- **TASK STATEMENT**
A verbatim reproduction of the following listing is required; omit the pictures.

- **DATA FOR THE TASK**
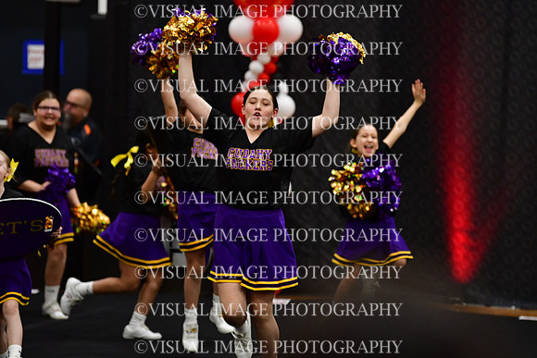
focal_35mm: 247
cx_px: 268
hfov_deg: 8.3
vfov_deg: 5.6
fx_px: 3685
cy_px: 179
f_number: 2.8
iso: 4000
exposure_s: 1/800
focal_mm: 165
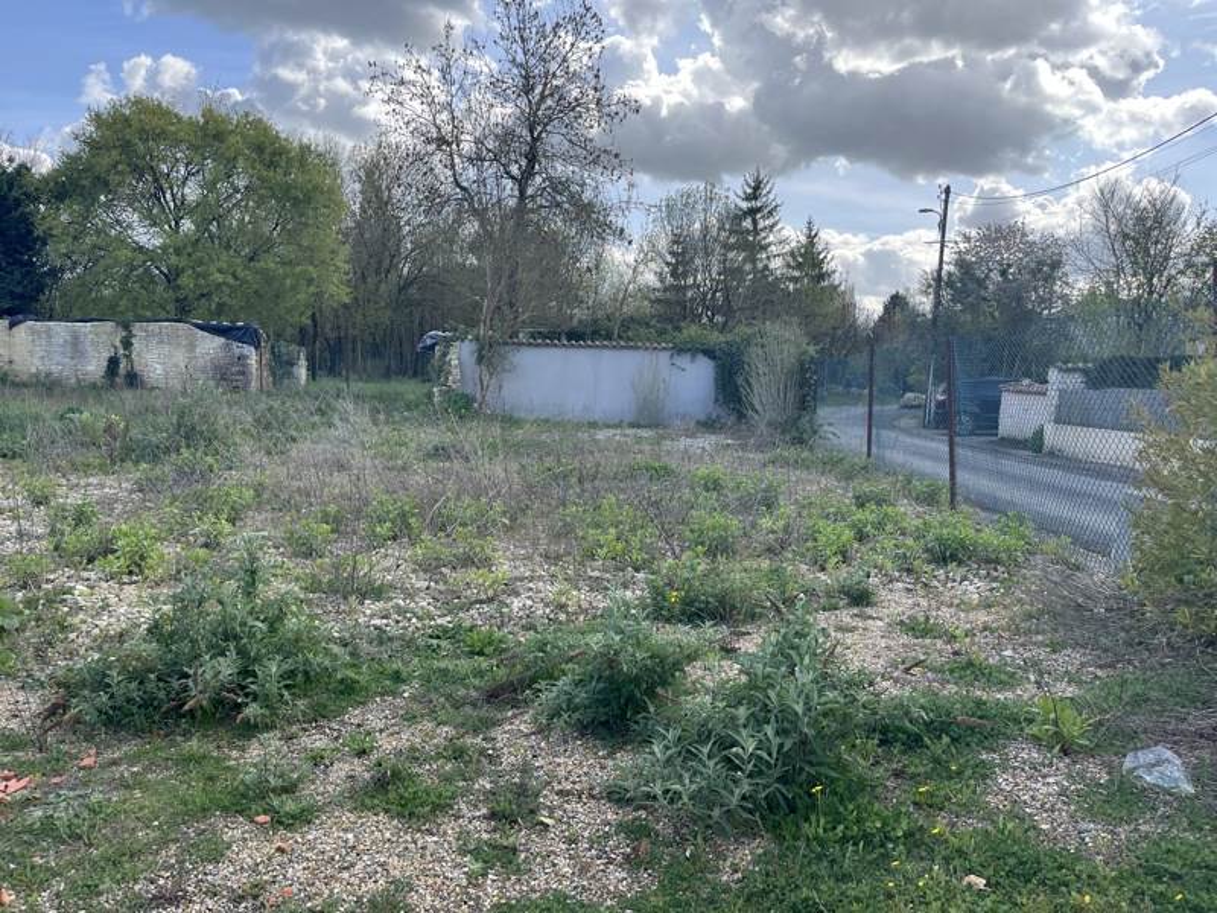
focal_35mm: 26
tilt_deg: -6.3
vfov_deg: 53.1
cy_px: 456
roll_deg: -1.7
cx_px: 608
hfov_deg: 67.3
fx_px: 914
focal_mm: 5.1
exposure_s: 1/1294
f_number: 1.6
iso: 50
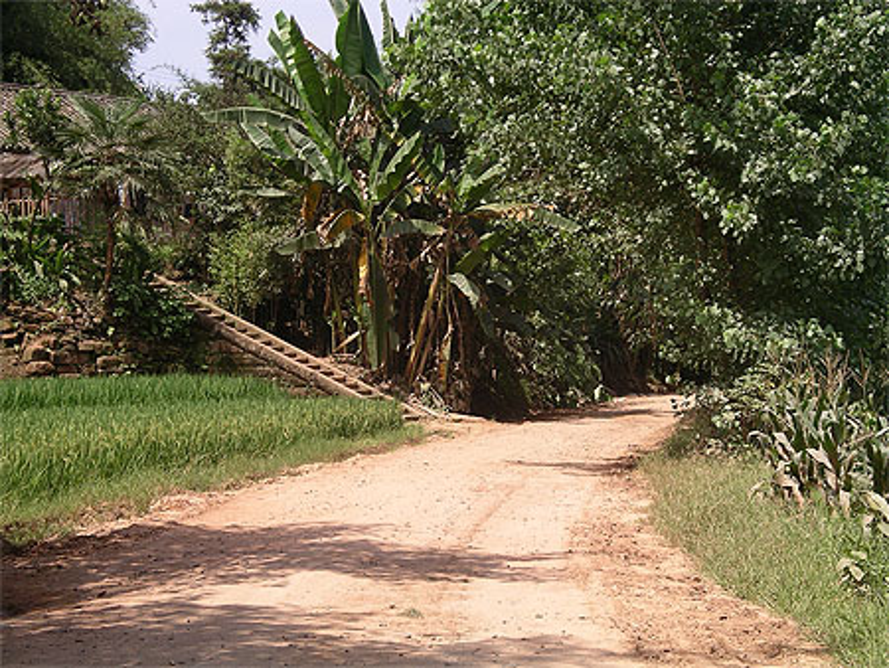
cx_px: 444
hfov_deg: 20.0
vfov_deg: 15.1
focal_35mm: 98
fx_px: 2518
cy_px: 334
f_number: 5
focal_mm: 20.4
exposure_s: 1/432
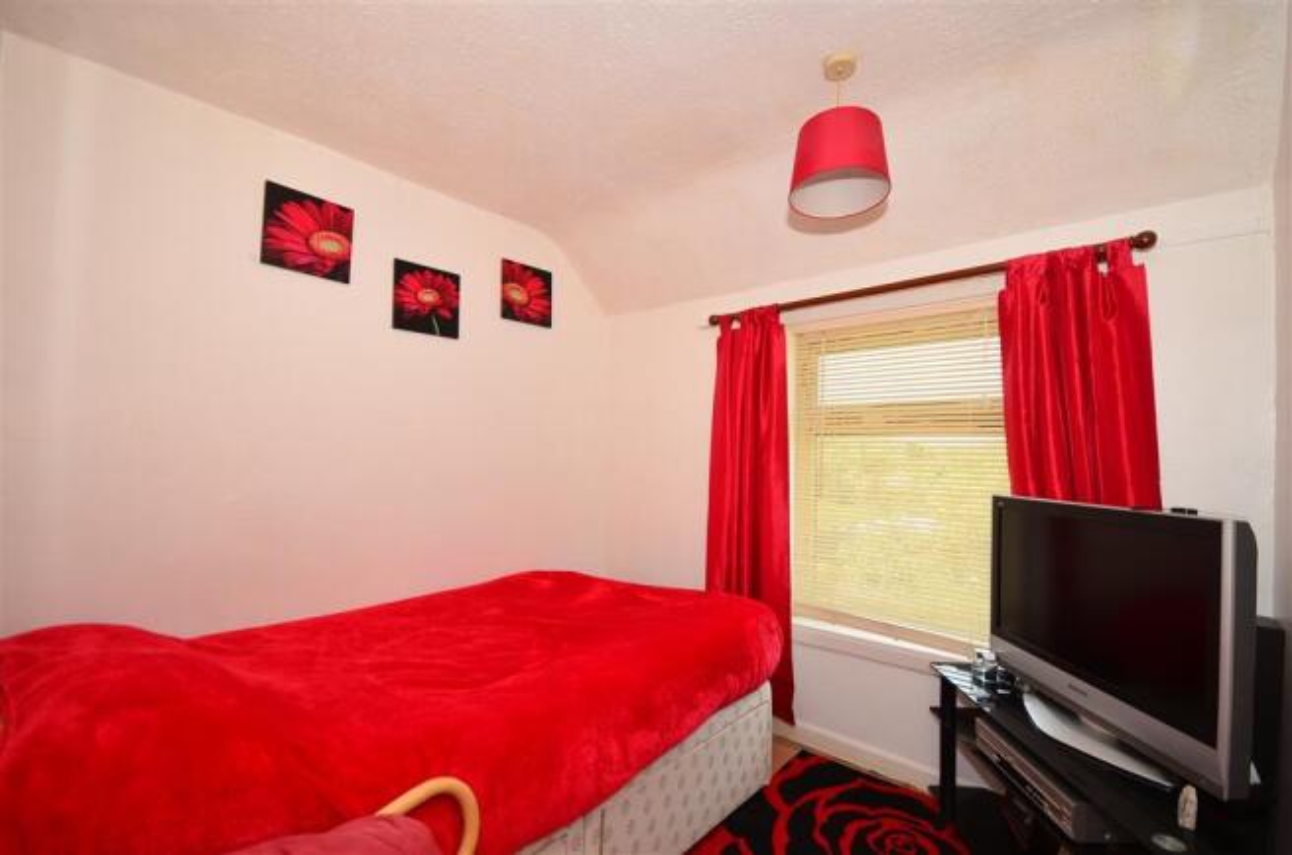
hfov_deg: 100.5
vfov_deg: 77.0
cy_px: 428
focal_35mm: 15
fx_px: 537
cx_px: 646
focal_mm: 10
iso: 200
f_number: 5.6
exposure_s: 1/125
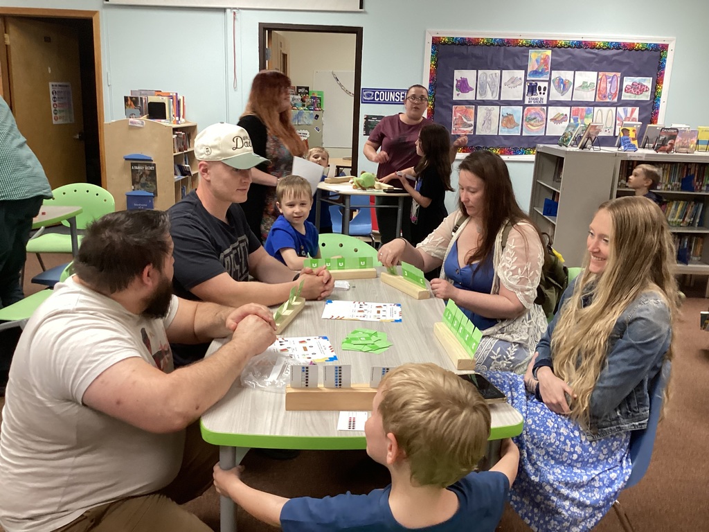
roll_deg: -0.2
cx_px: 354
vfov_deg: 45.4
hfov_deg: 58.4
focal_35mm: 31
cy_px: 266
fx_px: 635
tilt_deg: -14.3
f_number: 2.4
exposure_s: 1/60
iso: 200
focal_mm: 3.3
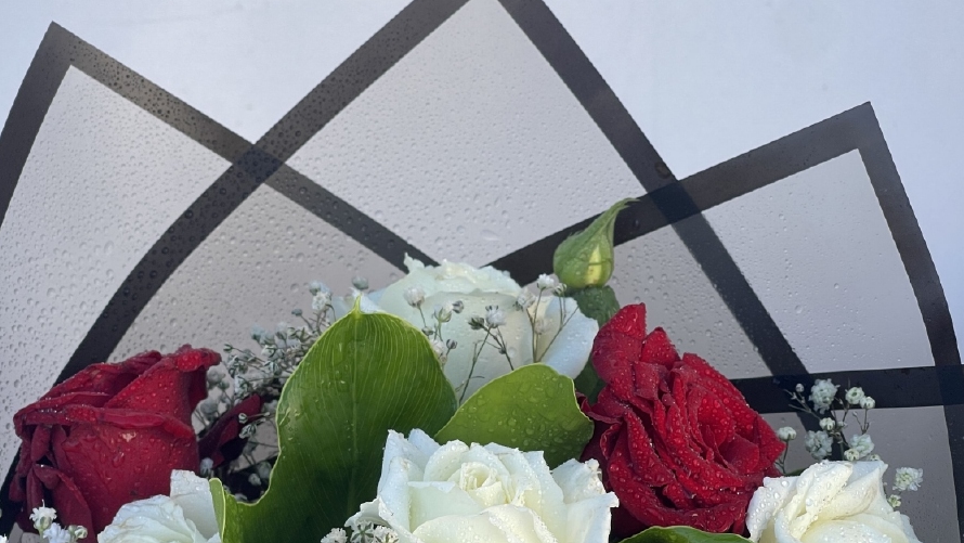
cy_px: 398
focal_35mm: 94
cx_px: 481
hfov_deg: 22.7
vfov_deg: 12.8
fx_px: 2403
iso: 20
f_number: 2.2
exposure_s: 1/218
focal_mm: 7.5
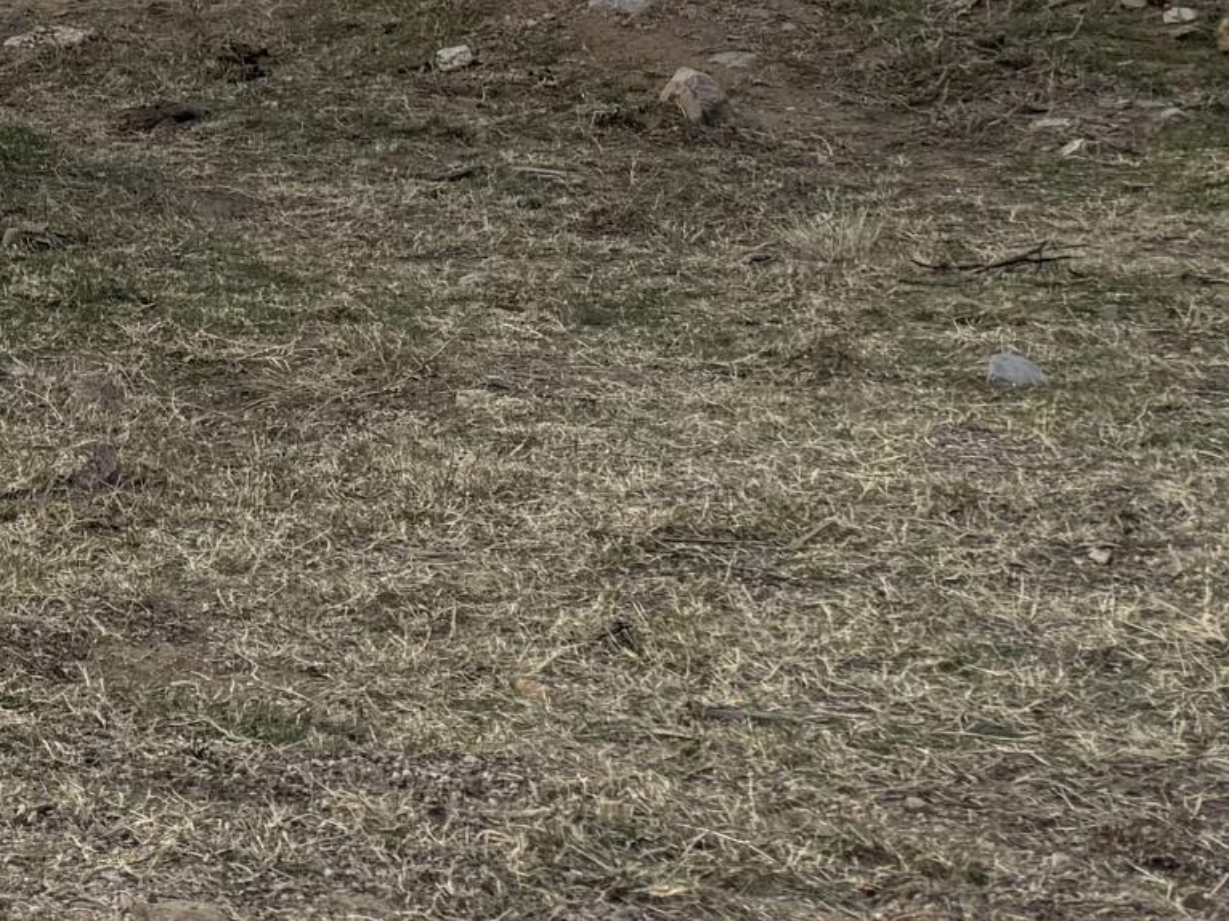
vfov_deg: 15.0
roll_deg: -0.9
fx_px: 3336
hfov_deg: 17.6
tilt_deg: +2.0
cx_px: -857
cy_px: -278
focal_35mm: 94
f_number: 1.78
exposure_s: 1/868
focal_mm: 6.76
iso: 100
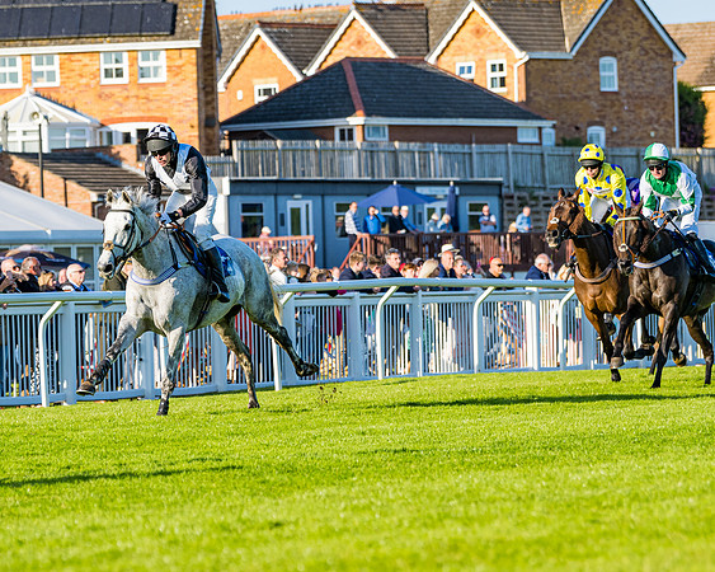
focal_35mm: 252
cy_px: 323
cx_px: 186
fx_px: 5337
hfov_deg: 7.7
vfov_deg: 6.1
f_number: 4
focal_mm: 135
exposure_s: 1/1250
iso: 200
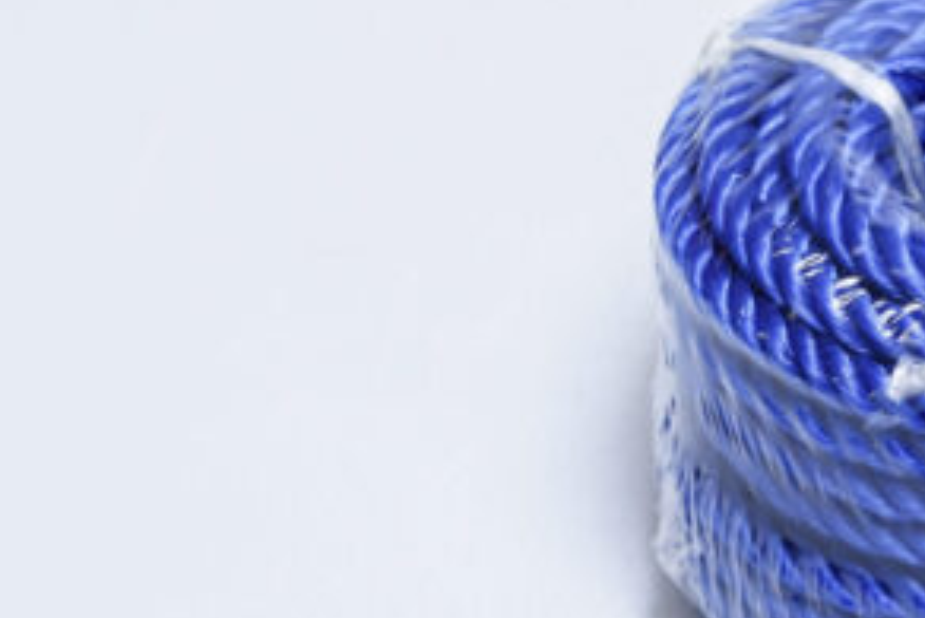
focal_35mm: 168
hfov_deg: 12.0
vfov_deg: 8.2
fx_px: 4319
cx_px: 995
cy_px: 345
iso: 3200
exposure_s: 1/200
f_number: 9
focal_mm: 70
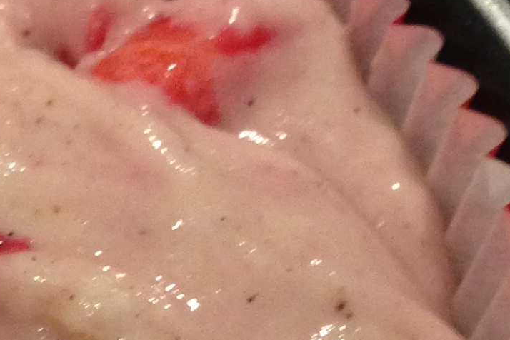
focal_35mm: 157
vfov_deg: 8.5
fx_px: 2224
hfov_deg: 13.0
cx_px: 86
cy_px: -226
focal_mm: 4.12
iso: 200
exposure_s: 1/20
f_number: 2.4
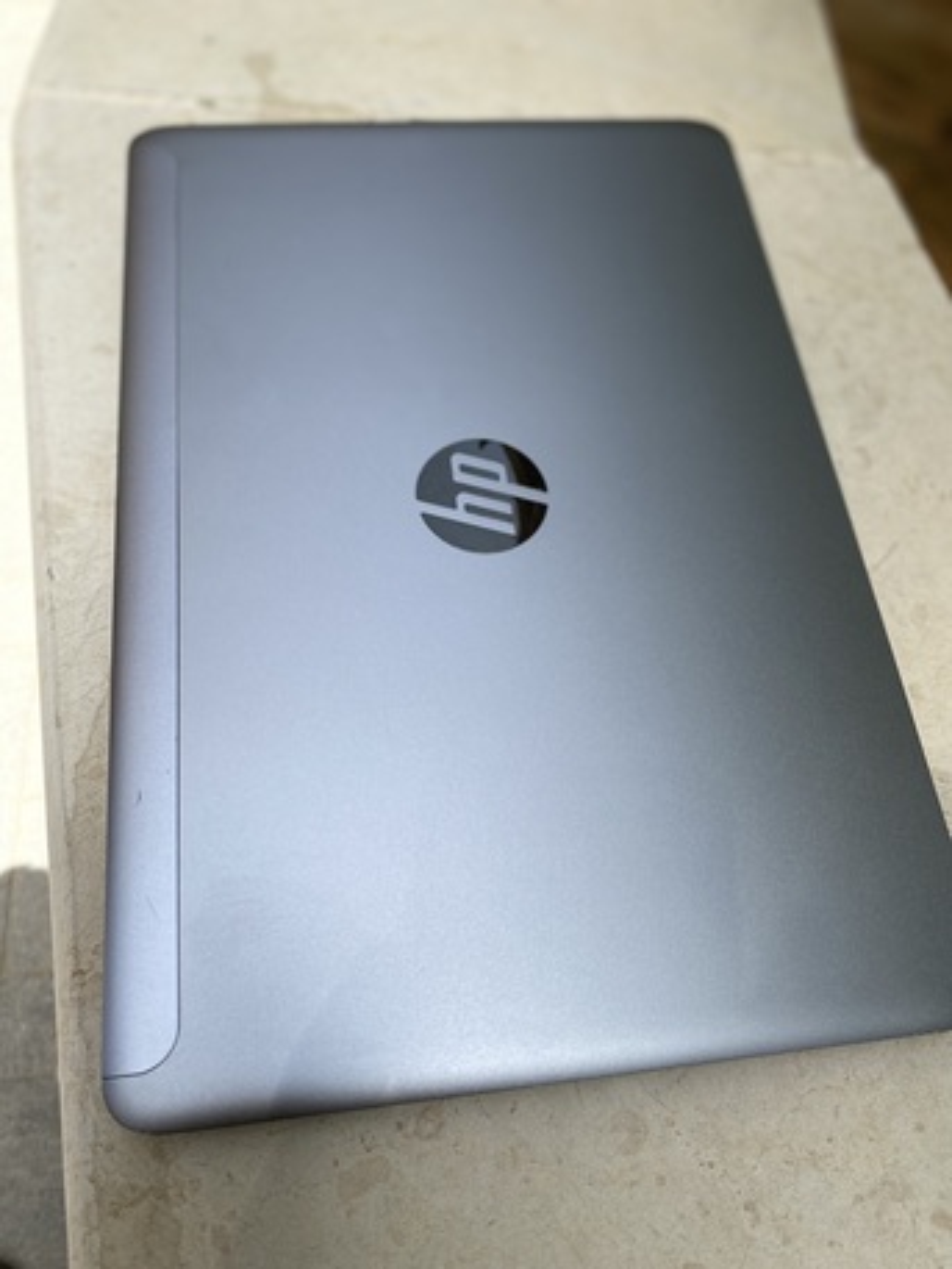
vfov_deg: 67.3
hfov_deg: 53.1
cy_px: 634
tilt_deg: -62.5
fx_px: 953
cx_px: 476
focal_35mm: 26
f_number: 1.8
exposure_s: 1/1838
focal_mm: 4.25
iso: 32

- **EXERCISE SOLUTION**
focal_35mm: 247
cx_px: 268
hfov_deg: 8.3
vfov_deg: 5.6
fx_px: 3685
cy_px: 179
f_number: 2.8
iso: 4000
exposure_s: 1/800
focal_mm: 165
focal_35mm: 26
tilt_deg: -6.3
vfov_deg: 53.1
cy_px: 456
roll_deg: -1.7
cx_px: 608
hfov_deg: 67.3
fx_px: 914
focal_mm: 5.1
exposure_s: 1/1294
f_number: 1.6
iso: 50
cx_px: 444
hfov_deg: 20.0
vfov_deg: 15.1
focal_35mm: 98
fx_px: 2518
cy_px: 334
f_number: 5
focal_mm: 20.4
exposure_s: 1/432
hfov_deg: 100.5
vfov_deg: 77.0
cy_px: 428
focal_35mm: 15
fx_px: 537
cx_px: 646
focal_mm: 10
iso: 200
f_number: 5.6
exposure_s: 1/125
roll_deg: -0.2
cx_px: 354
vfov_deg: 45.4
hfov_deg: 58.4
focal_35mm: 31
cy_px: 266
fx_px: 635
tilt_deg: -14.3
f_number: 2.4
exposure_s: 1/60
iso: 200
focal_mm: 3.3
cy_px: 398
focal_35mm: 94
cx_px: 481
hfov_deg: 22.7
vfov_deg: 12.8
fx_px: 2403
iso: 20
f_number: 2.2
exposure_s: 1/218
focal_mm: 7.5
vfov_deg: 15.0
roll_deg: -0.9
fx_px: 3336
hfov_deg: 17.6
tilt_deg: +2.0
cx_px: -857
cy_px: -278
focal_35mm: 94
f_number: 1.78
exposure_s: 1/868
focal_mm: 6.76
iso: 100
focal_35mm: 252
cy_px: 323
cx_px: 186
fx_px: 5337
hfov_deg: 7.7
vfov_deg: 6.1
f_number: 4
focal_mm: 135
exposure_s: 1/1250
iso: 200
focal_35mm: 168
hfov_deg: 12.0
vfov_deg: 8.2
fx_px: 4319
cx_px: 995
cy_px: 345
iso: 3200
exposure_s: 1/200
f_number: 9
focal_mm: 70
focal_35mm: 157
vfov_deg: 8.5
fx_px: 2224
hfov_deg: 13.0
cx_px: 86
cy_px: -226
focal_mm: 4.12
iso: 200
exposure_s: 1/20
f_number: 2.4
vfov_deg: 67.3
hfov_deg: 53.1
cy_px: 634
tilt_deg: -62.5
fx_px: 953
cx_px: 476
focal_35mm: 26
f_number: 1.8
exposure_s: 1/1838
focal_mm: 4.25
iso: 32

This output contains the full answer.